→ **Source document**
====

A Python library for grouping duplicate data efficiently.
Project description
A Python library for grouping duplicate data efficiently.
Introduction
dupegrouper can be used for various deduplication use cases. It's intended purpose is to implement a uniform API that allows for both exact and near deduplication — whilst also offering record selection, based on the first instance of a set of duplicates i.e. a "group".
Deduplicating data is a hard task — validating approaches takes time, can require a lot of testing, validating, and iterating through approaches that may, or may not, be applicable to your dataset.
dupegrouper abstracts away the task of actually deduplicating, so that you can focus on the most important thing: implementing an appropriate "strategy" to achieve your stated end goal ...
...In fact a "strategy" is key to dupegrouper's API. dupegrouper has:
Ready-to-use deduplication strategies
dupegrouper currently offers the following deduplication strategies:
| string type | numeric type |
|---|---|
| Exact string | Jaccard* |
| Fuzzy matching | Cosine similarity* |
| TfIdf | - |
| LSH* | - |
* due for implementation in a future version
You can also implement custom deduplication logic, which dupegrouper can readily accept, as descripted in Custom Strategies.
Multiple backend support
dupegrouper aims to scale in line with your problem. The following backends are currently support:
- Pandas
- Polars
- PySpark
A flexible API
Checkout the API Documentation
Installation
pip install dupegrouper
Example
import dupegrouper
dg = dupegrouper.DupeGrouper(df) # input dataframe
dg.add_strategy(dupegrouper.strategies.Exact())
dg.dedupe("address")
dg.df # retrieve dataframe
Usage Guide
Adding Strategies
dupegrouper comes with ready-to-use deduplication strategies:
dupegrouper.strategies.Exactdupegrouper.strategies.Fuzzydupegrouper.strategies.TfIdf
Strategies can be added one-by-one and are executed in the order in which they are added. In the below case the, the address column will firstly be deduplicted exactly, and then using Fuzzy matching.
# Deduplicate the address column
dg = dupegrouper.DupeGrouper(df)
dg.add_strategy(dupegrouper.strategies.Exact())
dg.add_strategy(dupegrouper.strategies.Fuzzy(tolerance=0.3))
dg.dedupe("address")

====

→ **Extracted material**
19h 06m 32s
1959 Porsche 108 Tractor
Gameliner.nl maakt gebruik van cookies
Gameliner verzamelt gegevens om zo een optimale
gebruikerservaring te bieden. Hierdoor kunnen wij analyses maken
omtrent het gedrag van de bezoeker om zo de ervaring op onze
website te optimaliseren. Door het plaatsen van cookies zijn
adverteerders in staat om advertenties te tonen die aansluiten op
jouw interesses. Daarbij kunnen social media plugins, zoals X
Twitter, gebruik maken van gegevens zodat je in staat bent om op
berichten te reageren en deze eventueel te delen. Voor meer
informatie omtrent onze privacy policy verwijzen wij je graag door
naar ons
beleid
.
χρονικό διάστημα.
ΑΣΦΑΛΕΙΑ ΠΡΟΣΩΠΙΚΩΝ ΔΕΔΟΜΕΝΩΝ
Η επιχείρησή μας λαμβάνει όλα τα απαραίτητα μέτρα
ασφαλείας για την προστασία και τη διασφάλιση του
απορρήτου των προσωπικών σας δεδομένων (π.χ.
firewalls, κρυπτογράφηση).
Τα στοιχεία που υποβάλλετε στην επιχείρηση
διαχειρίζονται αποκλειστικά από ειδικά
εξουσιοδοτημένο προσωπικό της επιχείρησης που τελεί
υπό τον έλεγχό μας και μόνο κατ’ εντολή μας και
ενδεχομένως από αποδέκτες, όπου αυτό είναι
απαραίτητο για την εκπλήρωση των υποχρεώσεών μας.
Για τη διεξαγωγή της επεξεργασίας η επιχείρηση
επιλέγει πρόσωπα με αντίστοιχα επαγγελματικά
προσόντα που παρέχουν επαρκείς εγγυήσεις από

====

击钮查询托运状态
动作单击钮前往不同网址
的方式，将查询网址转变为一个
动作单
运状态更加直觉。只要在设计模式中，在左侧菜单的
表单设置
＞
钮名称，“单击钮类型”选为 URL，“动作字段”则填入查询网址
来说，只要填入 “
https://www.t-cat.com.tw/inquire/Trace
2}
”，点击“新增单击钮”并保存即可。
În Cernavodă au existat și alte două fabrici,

====

→ **Exercise set**
[a] Using the dupegrouper project description, decide whether each statement agrees with it. For each, answer yes or no and quote the deciding words. (i) Strategies run in the order in which they are added. (ii) Cosine similarity is already available as a numeric deduplication strategy. (iii) Record selection is based on the last instance of a set of duplicates.
[b] Transcribe the dupegrouper project description between "# Deduplicate the" and "dg.add_strategy(dupegrouper.strategies.Fuzzy(tolerance=0.3))", inclusive.

→ **Answers by item number**
[a]
(i) Yes: "Strategies can be added one-by-one and are executed in the order in which they are added."
(ii) No: "Cosine similarity*" is marked with "* due for implementation in a future version".
(iii) No: "based on the first instance of a set of duplicates".

[b]
# Deduplicate the address column
dg = dupegrouper.DupeGrouper(df)
dg.add_strategy(dupegrouper.strategies.Exact())
dg.add_strategy(dupegrouper.strategies.Fuzzy(tolerance=0.3))